**Problem**
Every line from the first one in the listing down to the line with "Not paying attention" should be restated word for word.

**Task data**
========================================================================

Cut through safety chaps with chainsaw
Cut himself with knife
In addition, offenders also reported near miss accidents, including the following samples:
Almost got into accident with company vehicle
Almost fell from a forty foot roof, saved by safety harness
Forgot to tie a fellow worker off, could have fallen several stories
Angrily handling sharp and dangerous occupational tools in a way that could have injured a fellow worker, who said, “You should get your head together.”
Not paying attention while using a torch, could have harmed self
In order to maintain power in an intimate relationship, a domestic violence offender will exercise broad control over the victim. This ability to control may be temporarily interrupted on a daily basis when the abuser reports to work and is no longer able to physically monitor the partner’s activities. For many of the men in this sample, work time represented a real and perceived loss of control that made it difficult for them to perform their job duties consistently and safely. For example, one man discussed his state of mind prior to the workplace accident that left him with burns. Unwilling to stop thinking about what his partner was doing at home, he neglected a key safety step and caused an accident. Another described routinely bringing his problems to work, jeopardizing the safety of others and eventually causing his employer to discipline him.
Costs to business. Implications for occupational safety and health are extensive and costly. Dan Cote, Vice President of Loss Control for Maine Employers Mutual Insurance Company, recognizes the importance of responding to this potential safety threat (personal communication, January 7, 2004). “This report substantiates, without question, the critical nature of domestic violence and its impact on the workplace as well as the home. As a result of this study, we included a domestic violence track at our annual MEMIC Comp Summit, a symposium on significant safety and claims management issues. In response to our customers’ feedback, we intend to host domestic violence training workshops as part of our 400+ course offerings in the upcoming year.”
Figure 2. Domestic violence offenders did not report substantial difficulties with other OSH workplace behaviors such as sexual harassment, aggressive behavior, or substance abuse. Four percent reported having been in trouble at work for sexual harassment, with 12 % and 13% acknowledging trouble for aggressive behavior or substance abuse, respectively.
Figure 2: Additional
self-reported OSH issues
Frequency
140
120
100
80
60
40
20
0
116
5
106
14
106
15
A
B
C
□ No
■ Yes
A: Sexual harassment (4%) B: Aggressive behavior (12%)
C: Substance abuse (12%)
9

========================================================================

**Finished exercise**
Cut through safety chaps with chainsaw
Cut himself with knife
In addition, offenders also reported near miss accidents, including the following samples:
Almost got into accident with company vehicle
Almost fell from a forty foot roof, saved by safety harness
Forgot to tie a fellow worker off, could have fallen several stories
Angrily handling sharp and dangerous occupational tools in a way that could have injured a fellow worker, who said, “You should get your head together.”
Not paying attention while using a torch, could have harmed self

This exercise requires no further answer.